Given a sequence of images, I first set the canvas coordinate system to be a translated version of the center image in the sequence. I then warped each image in the sequence and placed it on the canvas. To smoothly blend between images, I computed the intersecting area between a warped image and the rest of the canvas and used the middle line splitting the intersecting area as the axis to blend between the two images. The blend axis allowed for a smooth transition between images since this axis was blurred with a Gaussian filter. Below are results on three different scenes.

Philz Coffee at 1 Front Street, San Francisco, CA.
Interior walls of the Panoramic Berkeley apartment complex.
View of the Chemistry buildings from the entrance to Lewis Hall, UC Berkeley.

Lessons Learned

I learned how to effectively leverage homography to automatically stitch images with manually assigned visual correspondences and that the algorithm for doing this is surprisingly simple! I also learned a lot about the algorithm's sensitivity to change of camera settings or alignment of correspondences across images (it is not very robust to noisy correspondences or images at this point).



Project 4B: Autostitching

Harris Interest Point Detection

Using the starter code provided, we collect a large number of candidate points of interest.

Above: Harris corner points with min_distance=1, edge_discard=20 on the first image from Philz.
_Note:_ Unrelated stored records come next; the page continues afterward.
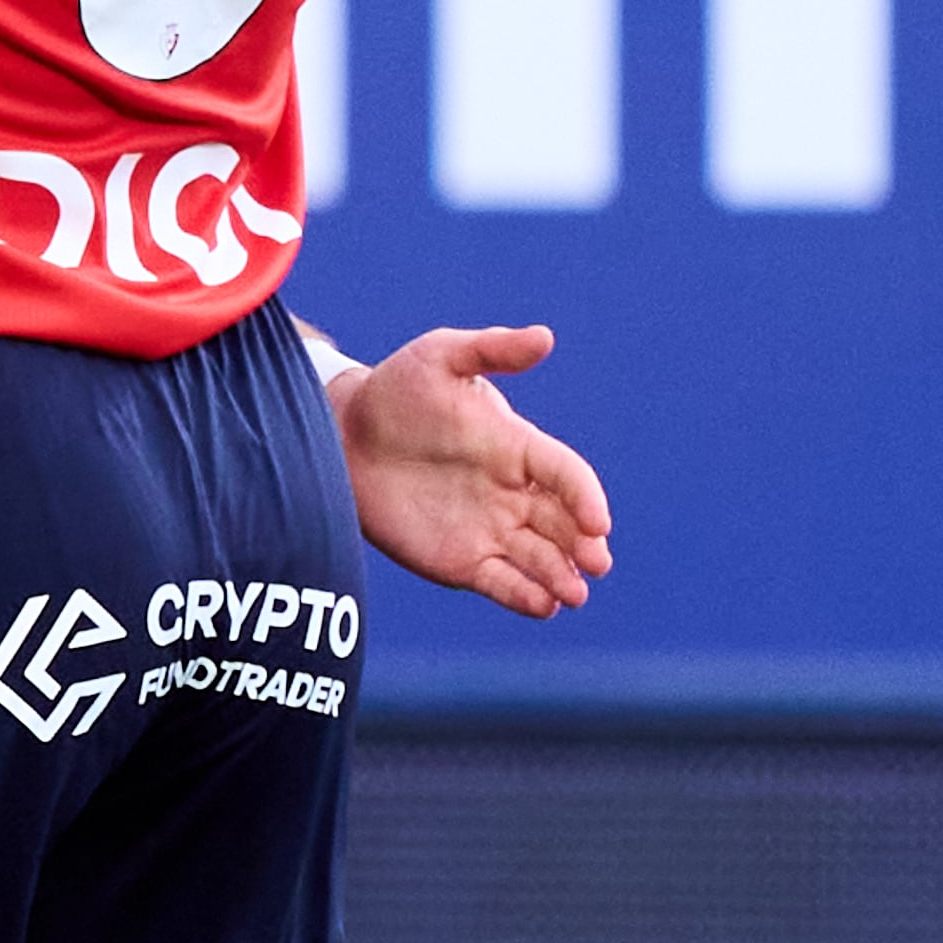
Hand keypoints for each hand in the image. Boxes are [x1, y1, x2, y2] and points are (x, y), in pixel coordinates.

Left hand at [334, 325, 615, 618]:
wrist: (343, 433)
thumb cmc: (397, 389)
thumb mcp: (440, 357)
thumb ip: (490, 349)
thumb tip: (544, 337)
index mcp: (517, 447)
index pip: (566, 474)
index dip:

Below: Harris corner points on the second image from Philz.

Adaptive Non-Maximum Supression

Using the ANMS technique presented in the MOPS paper, I compute the minimum supression radius for each interest point with c_robust=0.9. The points are then sorted by their minimum supression radius and the top 500 points are kept.
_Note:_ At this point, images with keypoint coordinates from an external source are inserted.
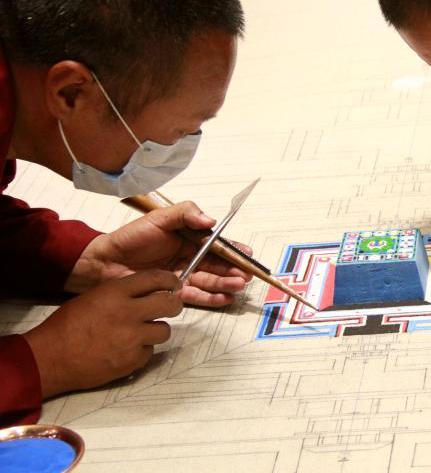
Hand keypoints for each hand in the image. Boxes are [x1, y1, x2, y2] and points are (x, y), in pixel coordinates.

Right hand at [24, 270, 182, 396]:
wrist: (49, 358)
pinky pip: (149, 352)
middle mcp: (128, 313)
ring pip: (164, 331)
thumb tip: (147, 292)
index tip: (175, 284)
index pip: (155, 278)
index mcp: (116, 293)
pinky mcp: (131, 360)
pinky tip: (125, 350)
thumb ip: (122, 293)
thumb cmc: (66, 325)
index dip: (170, 280)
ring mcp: (132, 338)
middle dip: (173, 305)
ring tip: (139, 334)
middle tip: (170, 308)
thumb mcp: (94, 297)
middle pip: (169, 304)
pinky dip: (141, 351)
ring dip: (155, 331)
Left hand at [69, 201, 251, 306]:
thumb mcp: (158, 218)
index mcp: (189, 237)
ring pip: (210, 280)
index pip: (216, 244)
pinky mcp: (173, 293)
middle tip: (245, 275)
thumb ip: (185, 214)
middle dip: (233, 270)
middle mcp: (189, 257)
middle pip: (217, 264)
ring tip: (237, 286)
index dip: (233, 249)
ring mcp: (182, 275)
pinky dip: (212, 297)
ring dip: (226, 283)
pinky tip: (224, 298)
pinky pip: (197, 295)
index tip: (247, 255)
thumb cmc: (130, 238)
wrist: (103, 263)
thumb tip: (210, 220)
The minimum supression radius for an interest point is defined as:

Above: ANMS result (top 500 points) with c_robust=0.9 on first image. Below: ANMS result (top 500 points) with c_robust=0.9 on second image.
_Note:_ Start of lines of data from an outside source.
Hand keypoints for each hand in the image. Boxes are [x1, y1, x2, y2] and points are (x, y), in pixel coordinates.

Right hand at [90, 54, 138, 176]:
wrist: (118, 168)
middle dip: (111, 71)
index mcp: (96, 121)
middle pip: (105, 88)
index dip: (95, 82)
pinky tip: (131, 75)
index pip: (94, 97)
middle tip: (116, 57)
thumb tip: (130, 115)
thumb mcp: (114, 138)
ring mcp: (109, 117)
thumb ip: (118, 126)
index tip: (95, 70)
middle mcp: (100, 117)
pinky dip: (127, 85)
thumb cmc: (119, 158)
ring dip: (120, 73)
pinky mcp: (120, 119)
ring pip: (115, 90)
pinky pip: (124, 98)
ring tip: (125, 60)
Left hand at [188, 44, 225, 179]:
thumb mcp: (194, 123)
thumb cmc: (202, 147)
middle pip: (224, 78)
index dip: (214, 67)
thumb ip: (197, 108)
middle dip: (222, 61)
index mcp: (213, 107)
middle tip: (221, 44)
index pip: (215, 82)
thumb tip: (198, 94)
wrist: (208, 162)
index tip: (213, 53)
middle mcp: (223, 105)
Feature Extraction and Matching

Feature descriptors are generated by taking a 40x40 window around each point of interest returned by ANMS, blurring the window with a Gaussian filter, and then downsampling to 8x8. Each feature descriptor is standardized to have 0 mean and 1 variance. To match descriptors across images, we compute the SSD between each descriptor and all descriptors in the other image. We use Lowe's trick and only keep a match if the ratio between the 1-NN error and 2-NN error is less than 0.3.

Matched points between the two images.

RANSAC

To remove outliers, RANSAC (as described in lecture) is run for 1000 iterations with epsilon=0.1 to find a robust set of inliers for computing the homography.

RANSAC points used to compute a robust homography between the two images.

Autostitching Mosaics

Combining all steps in this process, autostitched mosaics for each scene can be easily generated. Mosaics created with manually-defined correspondences are presented as well for comparison. In all scenes, the autostitched mosaics are of comparable (or better) quality than then hand-created mosaics. The stitching/blending process is identical for both methods (main difference is homography computation).

Philz Coffee in San Francisco. Above is mosaic with manually defined correspondences while bottom is mosaic with automatically defined correspondences.
Interior of the Panoramic Berkeley apartment complex. Above is mosaic with manually defined correspondences while bottom is mosaic with automatically defined correspondences.
Chemistry Library at UC Berkeley. Above is mosaic with manually defined correspondences while bottom is mosaic with automatically defined correspondences.

Lessons Learned

This automatic method is surprisingly effective! The fact that it can produce better or comparable results purely from images is mind-blowing and the simplicity of the implementation is especially impressive. The coolest subpart in this project was RANSAC, which is very simple but very useful for computing a robust estimate from noisy data.